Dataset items
◇ ◇ ◇ ◇ ◇

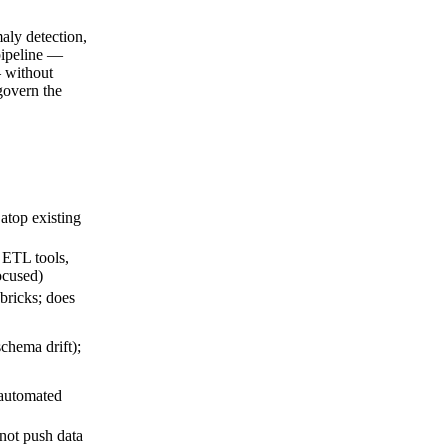
aly detection,
pipeline —
 without
govern the
 atop existing
 ETL tools,
ocused)
bricks; does
chema drift);
 automated
not push data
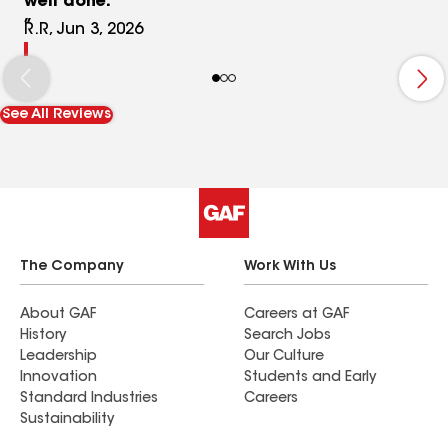
well done.
R.R, Jun 3, 2026
See All Reviews
The Company
Work With Us
About GAF
Careers at GAF
History
Search Jobs
Leadership
Our Culture
Innovation
Students and Early
Standard Industries
Careers
Sustainability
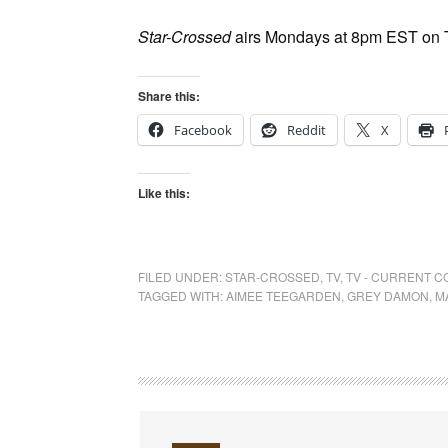
Star-Crossed
airs Mondays at 8pm EST on
Share this:
Facebook
Reddit
X
Like this:
FILED UNDER:
STAR-CROSSED
,
TV
,
TV - CURRENT 
TAGGED WITH:
AIMEE TEEGARDEN
,
GREY DAMON
,
M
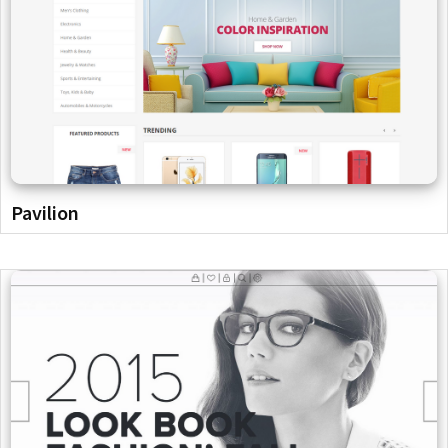
Pavilion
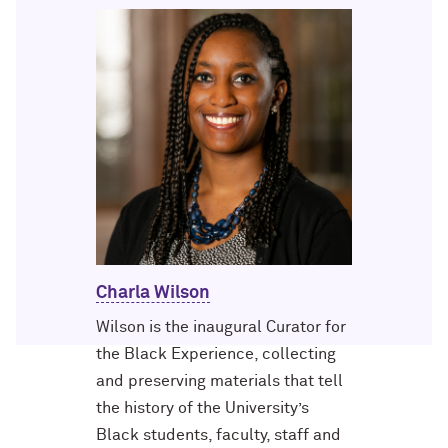
Charla Wilson
Wilson is the inaugural Curator for
the Black Experience, collecting
and preserving materials that tell
the history of the University’s
Black students, faculty, staff and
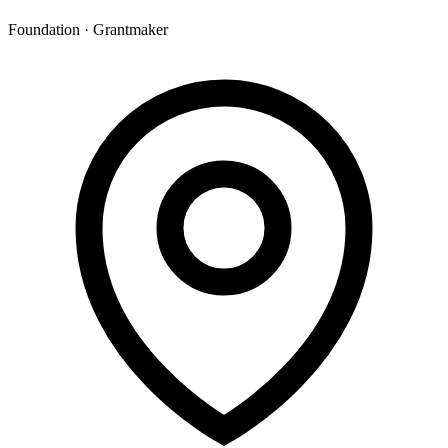
Foundation · Grantmaker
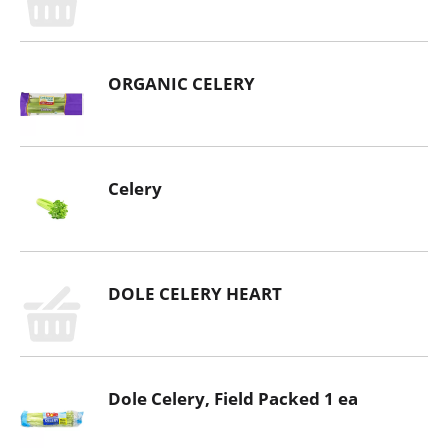
ORGANIC CELERY
Celery
DOLE CELERY HEART
Dole Celery, Field Packed 1 ea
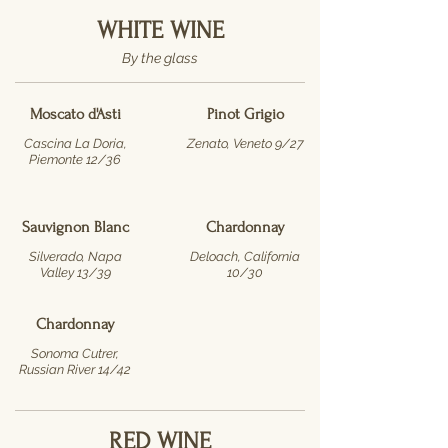
WHITE WINE
By the glass
Moscato d'Asti
Pinot Grigio
Cascina La Doria,
Zenato, Veneto 9/27
Piemonte 12/36
Sauvignon Blanc
Chardonnay
Silverado, Napa
Deloach, California
Valley 13/39
10/30
Chardonnay
Sonoma Cutrer,
Russian River 14/42
RED WINE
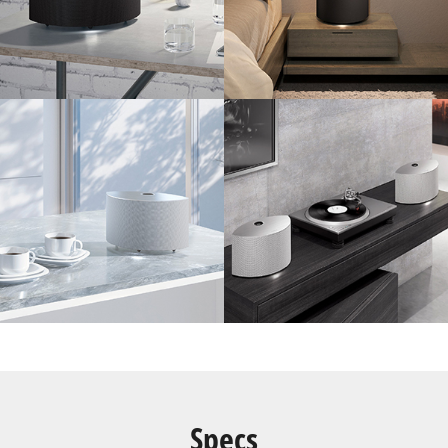
Specs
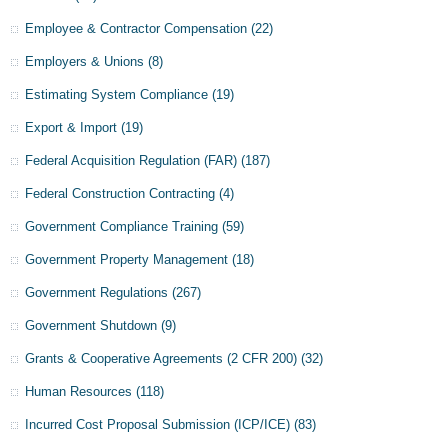
Employee & Contractor Compensation
(22)
Employers & Unions
(8)
Estimating System Compliance
(19)
Export & Import
(19)
Federal Acquisition Regulation (FAR)
(187)
Federal Construction Contracting
(4)
Government Compliance Training
(59)
Government Property Management
(18)
Government Regulations
(267)
Government Shutdown
(9)
Grants & Cooperative Agreements (2 CFR 200)
(32)
Human Resources
(118)
Incurred Cost Proposal Submission (ICP/ICE)
(83)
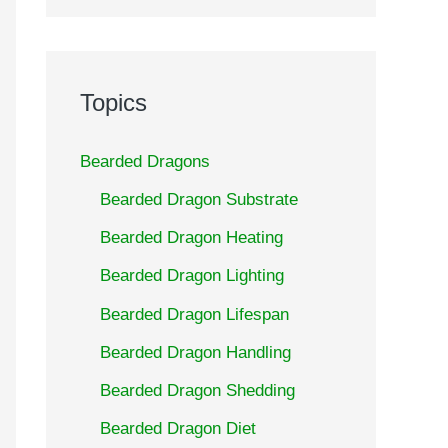
Topics
Bearded Dragons
Bearded Dragon Substrate
Bearded Dragon Heating
Bearded Dragon Lighting
Bearded Dragon Lifespan
Bearded Dragon Handling
Bearded Dragon Shedding
Bearded Dragon Diet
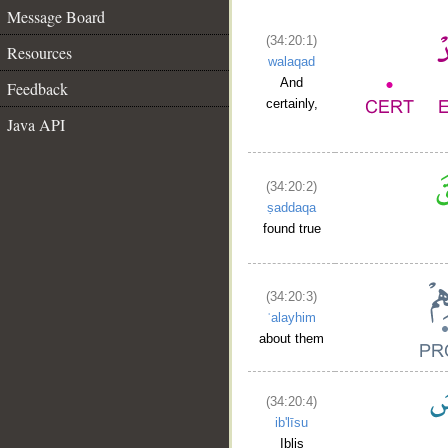
Message Board
(34:20:1)
Resources
walaqad
And
Feedback
certainly,
Java API
(34:20:2)
ṣaddaqa
found true
(34:20:3)
ʿalayhim
about them
(34:20:4)
ib'līsu
Iblis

◇ ◇ ◇ ◇ ◇

■ Task brief ■
Give the number of lines in the entries that contain the string "Bearded", counting only matches with the same capitalization. Answer with the number alone.

■ Reply ■
8